Effects of subinhibitory quinolone antibiotic concentrations on microbial communities and abundance of antibiotic resistant bacteria and genes in activated sludge wastewater treatment

Wastewater treatment plants (WWTPs) receive daily loads of sub-inhibitory concentrations of antibiotics and are believed to foster onset and spreading of antibiotic resistant bacteria and antibiotic resistance genes eventually released to downstream environments through effluents. The conventional activated sludge (CAS) is the most applied biological process for C, N, and P removal in WWTP, and the core of global wastewater treatment.
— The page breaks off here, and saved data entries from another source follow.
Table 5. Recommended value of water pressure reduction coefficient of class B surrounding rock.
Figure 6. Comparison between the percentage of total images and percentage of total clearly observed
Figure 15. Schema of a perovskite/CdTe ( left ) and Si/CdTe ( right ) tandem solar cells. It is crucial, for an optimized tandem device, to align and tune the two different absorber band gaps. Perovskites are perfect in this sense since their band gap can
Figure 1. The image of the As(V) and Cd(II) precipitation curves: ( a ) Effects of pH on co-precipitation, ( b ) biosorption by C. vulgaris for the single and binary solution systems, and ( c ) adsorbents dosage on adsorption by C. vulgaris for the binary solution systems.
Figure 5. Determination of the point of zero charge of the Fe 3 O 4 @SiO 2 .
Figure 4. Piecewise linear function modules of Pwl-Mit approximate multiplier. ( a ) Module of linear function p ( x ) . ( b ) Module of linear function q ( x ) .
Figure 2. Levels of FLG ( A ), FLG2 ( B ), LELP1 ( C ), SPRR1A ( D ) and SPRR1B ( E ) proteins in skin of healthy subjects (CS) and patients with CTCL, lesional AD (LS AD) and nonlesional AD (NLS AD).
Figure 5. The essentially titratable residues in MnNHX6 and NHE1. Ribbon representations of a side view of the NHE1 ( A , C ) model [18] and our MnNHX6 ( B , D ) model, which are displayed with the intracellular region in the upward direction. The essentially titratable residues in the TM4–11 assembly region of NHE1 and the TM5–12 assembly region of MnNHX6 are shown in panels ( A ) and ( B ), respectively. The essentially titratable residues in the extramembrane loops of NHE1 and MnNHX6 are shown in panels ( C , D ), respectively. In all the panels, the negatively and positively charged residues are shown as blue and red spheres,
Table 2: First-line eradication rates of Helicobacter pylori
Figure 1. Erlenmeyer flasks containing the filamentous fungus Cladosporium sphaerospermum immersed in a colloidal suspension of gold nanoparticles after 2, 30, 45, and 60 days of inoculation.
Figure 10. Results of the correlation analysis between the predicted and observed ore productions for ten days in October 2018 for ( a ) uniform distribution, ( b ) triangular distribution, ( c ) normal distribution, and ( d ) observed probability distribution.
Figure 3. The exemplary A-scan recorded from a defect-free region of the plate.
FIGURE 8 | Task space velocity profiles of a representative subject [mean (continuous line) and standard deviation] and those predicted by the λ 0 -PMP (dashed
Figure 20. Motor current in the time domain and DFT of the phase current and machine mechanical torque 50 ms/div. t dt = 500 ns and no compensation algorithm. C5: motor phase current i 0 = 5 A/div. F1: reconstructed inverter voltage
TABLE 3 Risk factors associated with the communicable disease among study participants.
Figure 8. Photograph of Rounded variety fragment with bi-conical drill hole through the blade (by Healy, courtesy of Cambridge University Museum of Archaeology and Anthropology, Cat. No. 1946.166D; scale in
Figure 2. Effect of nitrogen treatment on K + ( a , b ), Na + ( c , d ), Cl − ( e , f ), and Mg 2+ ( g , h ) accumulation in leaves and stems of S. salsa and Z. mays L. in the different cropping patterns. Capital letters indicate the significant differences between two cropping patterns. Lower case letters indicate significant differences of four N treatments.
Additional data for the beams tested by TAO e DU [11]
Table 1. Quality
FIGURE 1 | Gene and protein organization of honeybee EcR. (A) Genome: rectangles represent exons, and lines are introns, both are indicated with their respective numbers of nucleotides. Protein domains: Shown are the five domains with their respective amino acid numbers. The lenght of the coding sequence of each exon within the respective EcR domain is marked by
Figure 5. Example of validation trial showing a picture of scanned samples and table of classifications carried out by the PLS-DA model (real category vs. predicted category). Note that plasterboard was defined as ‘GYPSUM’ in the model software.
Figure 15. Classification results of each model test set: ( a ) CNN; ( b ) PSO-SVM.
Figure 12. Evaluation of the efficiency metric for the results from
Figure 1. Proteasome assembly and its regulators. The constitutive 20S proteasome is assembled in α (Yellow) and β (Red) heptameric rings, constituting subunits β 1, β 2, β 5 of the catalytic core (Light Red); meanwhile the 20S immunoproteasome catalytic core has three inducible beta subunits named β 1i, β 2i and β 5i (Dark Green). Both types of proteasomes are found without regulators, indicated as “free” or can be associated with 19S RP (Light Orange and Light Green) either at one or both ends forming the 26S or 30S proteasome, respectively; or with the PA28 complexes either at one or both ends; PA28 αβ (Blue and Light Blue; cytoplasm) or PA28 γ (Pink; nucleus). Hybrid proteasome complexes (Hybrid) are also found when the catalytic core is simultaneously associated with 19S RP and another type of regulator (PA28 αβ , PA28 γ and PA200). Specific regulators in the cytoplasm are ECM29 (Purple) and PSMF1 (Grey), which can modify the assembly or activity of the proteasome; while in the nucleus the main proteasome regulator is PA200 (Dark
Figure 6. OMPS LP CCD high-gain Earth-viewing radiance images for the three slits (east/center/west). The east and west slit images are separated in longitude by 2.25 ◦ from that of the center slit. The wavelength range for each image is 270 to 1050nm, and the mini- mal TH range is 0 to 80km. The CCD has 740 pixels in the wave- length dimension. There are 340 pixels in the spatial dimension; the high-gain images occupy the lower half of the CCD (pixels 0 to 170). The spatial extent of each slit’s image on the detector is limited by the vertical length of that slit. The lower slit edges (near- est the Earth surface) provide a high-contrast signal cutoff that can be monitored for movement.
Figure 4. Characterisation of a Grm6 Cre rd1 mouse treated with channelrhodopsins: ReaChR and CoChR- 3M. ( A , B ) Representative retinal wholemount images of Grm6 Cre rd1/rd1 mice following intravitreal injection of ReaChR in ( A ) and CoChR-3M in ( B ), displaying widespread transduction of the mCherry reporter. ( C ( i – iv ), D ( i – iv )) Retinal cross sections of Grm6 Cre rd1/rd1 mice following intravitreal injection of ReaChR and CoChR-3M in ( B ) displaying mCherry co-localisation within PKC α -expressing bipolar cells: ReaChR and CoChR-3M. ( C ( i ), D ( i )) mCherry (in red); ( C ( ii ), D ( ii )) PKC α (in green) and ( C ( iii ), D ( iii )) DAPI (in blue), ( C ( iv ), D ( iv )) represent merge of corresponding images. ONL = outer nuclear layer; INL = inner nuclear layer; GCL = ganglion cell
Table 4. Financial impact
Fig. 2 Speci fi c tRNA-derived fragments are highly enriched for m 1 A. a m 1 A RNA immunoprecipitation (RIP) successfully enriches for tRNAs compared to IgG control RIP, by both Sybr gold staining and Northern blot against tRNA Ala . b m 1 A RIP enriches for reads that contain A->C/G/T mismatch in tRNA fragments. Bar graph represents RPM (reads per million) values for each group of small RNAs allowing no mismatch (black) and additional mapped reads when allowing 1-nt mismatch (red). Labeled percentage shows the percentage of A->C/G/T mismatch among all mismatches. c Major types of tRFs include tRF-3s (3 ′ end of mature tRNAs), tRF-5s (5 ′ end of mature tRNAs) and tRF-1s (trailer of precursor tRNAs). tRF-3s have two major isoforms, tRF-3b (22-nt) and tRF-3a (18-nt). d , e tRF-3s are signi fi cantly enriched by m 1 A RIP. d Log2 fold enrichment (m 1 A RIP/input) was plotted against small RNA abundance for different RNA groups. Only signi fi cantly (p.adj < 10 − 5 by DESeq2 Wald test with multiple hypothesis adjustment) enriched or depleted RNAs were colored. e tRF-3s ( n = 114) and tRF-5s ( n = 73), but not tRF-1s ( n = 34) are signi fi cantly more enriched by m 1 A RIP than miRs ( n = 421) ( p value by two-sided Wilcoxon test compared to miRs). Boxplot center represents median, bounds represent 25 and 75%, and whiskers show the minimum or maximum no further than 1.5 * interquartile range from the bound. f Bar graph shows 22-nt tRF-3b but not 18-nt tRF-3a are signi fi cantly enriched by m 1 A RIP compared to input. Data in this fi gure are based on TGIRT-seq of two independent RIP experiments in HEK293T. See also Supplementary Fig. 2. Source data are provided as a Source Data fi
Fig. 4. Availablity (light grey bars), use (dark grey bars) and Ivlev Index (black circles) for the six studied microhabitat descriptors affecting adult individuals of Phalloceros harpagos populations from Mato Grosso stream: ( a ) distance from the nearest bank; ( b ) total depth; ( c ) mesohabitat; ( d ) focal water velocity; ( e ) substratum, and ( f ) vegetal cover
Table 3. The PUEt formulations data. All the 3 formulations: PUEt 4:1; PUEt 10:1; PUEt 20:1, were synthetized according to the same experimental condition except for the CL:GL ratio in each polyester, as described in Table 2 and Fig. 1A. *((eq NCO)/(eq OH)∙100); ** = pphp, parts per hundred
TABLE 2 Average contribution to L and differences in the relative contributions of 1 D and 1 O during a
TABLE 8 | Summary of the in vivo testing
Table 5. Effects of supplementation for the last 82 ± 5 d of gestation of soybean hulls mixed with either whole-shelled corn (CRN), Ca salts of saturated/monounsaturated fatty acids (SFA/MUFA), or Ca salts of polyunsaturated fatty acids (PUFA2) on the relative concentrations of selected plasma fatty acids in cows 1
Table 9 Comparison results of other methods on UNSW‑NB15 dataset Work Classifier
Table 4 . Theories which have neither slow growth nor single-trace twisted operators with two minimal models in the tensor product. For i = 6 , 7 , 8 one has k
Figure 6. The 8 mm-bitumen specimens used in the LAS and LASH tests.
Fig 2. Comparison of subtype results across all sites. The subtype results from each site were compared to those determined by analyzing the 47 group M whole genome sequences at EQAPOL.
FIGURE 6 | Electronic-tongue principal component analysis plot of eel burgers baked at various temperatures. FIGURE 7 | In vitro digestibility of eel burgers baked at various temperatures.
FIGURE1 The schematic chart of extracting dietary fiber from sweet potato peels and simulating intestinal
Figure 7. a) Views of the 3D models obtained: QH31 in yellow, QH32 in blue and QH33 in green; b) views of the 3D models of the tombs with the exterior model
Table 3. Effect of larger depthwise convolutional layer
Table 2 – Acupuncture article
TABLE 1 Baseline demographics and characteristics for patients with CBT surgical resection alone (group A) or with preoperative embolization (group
In order to dissect and investigate the effects of antibiotics on the sludge microbiome and resistome, we spiked a model CAS system with ciprofloxacin, a common fluoroquinolone antibiotic, at sub-inhibitory concentrations ranging from 0.0001 mg/L (about two times the typical ciprofloxacin concentration observed in municipal wastewater) up to 0.1 mg/L (one order of magnitude below the clinical MIC for Enterobacteriaceae) for 151 days. The distribution of ciprofloxacin resistant bacteria from activated sludge and effluents monitored in the tested system in concomitance with qnrS, a plasmid-associated gene that confers resistance to quinolones, showed no measurable effect of the antibiotic with respect to the non-spiked control system. No effect was observed in the bacterial community structure and treatment performance indicators as the N removal efficiency of the system either, and natural internal fluctuations could explain the internal variability of these antibiotic resistance determinants better than the hypothesised antibiotic-driven selective pressure. Overall, this work provides evidences that the core sludge microbiome in CAS systems is resilient to sub-inhibitory concentrations of ciprofloxacin at a functional, structural, and antibiotic resistance levels.